Thursday, September 01, 2011

Question this and you're worse than Hitler: "the extreme cold was mostly attributable to a natural climate cycle, the extreme warmth was not"

:: SCRIPPS OCEANOGRAPHY NEWS : : How Extremely Warm Were the Last Two Notoriously Cold Winters? ::
...the extreme cold was mostly attributable to a natural climate cycle, the extreme warmth was not.

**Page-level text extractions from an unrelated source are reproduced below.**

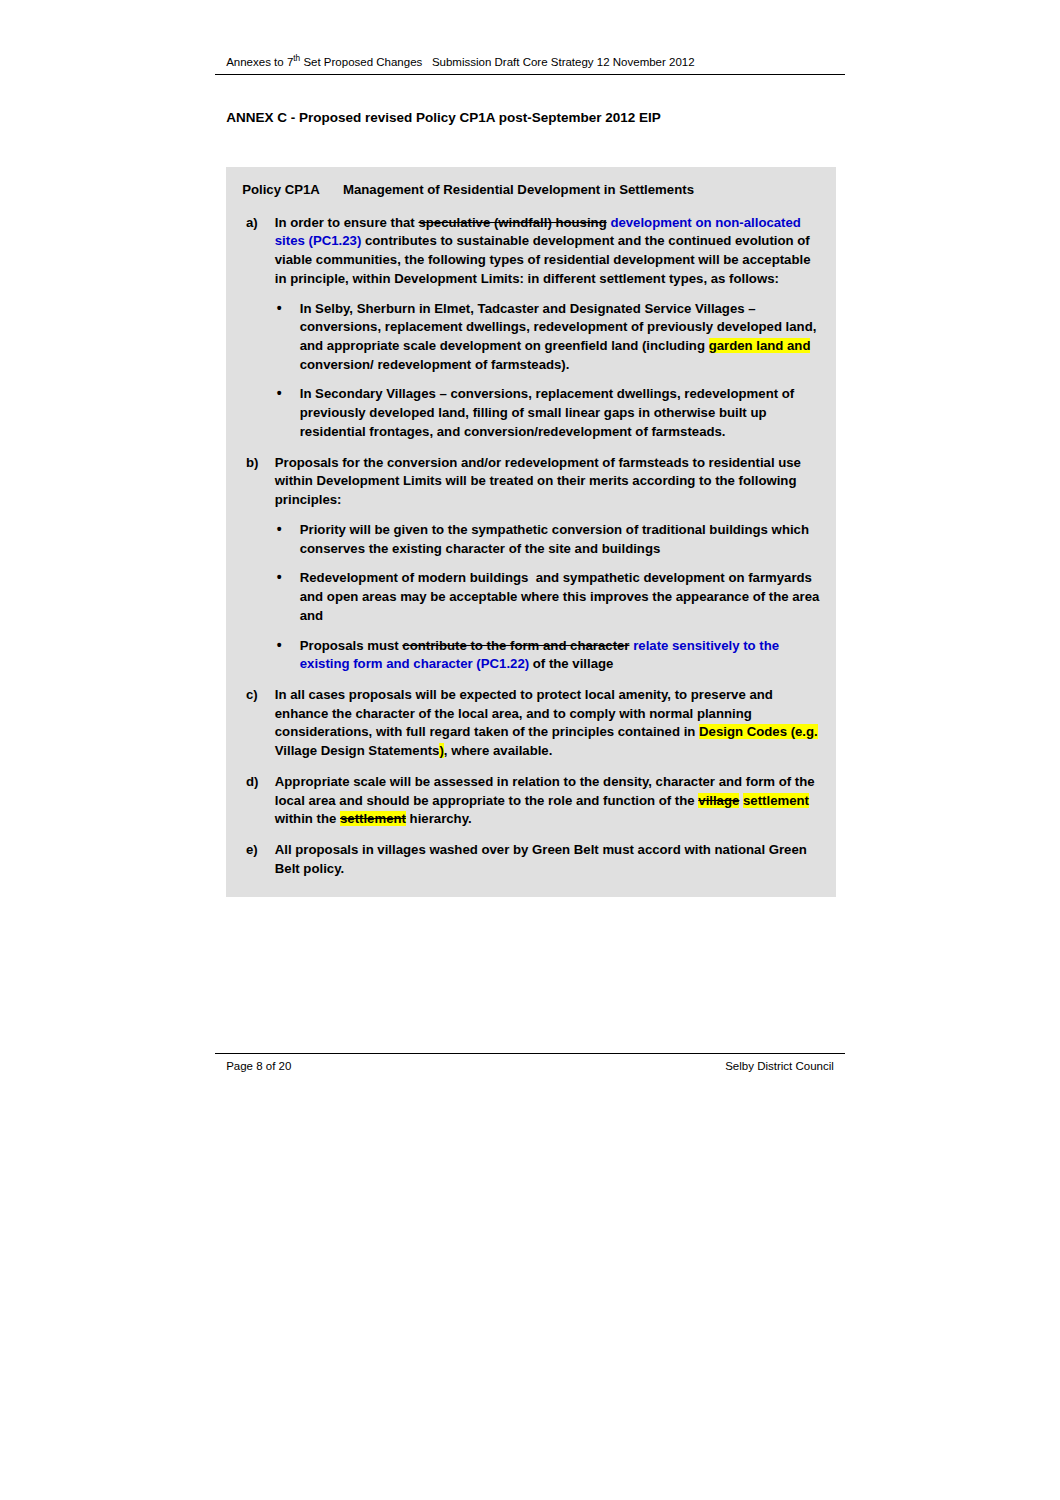Annexes to 7th Set Proposed Changes Submission Draft Core Strategy 12 November 2012
ANNEX C - Proposed revised Policy CP1A post-September 2012 EIP
Policy CP1AManagement of Residential Development in Settlements
a) In order to ensure that speculative (windfall) housing development on non-allocated sites (PC1.23) contributes to sustainable development and the continued evolution of viable communities, the following types of residential development will be acceptable in principle, within Development Limits: in different settlement types, as follows:
In Selby, Sherburn in Elmet, Tadcaster and Designated Service Villages – conversions, replacement dwellings, redevelopment of previously developed land, and appropriate scale development on greenfield land (including garden land and conversion/ redevelopment of farmsteads).
In Secondary Villages – conversions, replacement dwellings, redevelopment of previously developed land, filling of small linear gaps in otherwise built up residential frontages, and conversion/redevelopment of farmsteads.
b) Proposals for the conversion and/or redevelopment of farmsteads to residential use within Development Limits will be treated on their merits according to the following principles:
Priority will be given to the sympathetic conversion of traditional buildings which conserves the existing character of the site and buildings
Redevelopment of modern buildings and sympathetic development on farmyards and open areas may be acceptable where this improves the appearance of the area and
Proposals must contribute to the form and character relate sensitively to the existing form and character (PC1.22) of the village
c) In all cases proposals will be expected to protect local amenity, to preserve and enhance the character of the local area, and to comply with normal planning considerations, with full regard taken of the principles contained in Design Codes (e.g. Village Design Statements), where available.
d) Appropriate scale will be assessed in relation to the density, character and form of the local area and should be appropriate to the role and function of the village settlement within the settlement hierarchy.
e) All proposals in villages washed over by Green Belt must accord with national Green Belt policy.
Page 8 of 20 Selby District Council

"We investigated the relationships between prominent natural climate modes and extreme temperatures, both warm and cold. Natural climate variability explained the cold extremes, the observed warmth was consistent with a long-term warming trend," said Kristen Guirguis, a Scripps postdoctoral researcher who is the lead author of the paper set to be published in the journal Geophysical Research Letters.
...
"Over the last couple of years, natural variability seemed to produce the cold extremes while the warm extremes kept trending just as one would expect in a period of accelerating global warming," said Scripps climate researcher Alexander Gershunov, a report co-author.

Gershunov noted, however, that the study shows that extreme cold events in the past two winters, though driven by a natural cycle, are still consistent with global warming trends. The oscillation would have made cold snaps even more severe if the global warming patterns superimposed upon it hadn't mitigated the cold.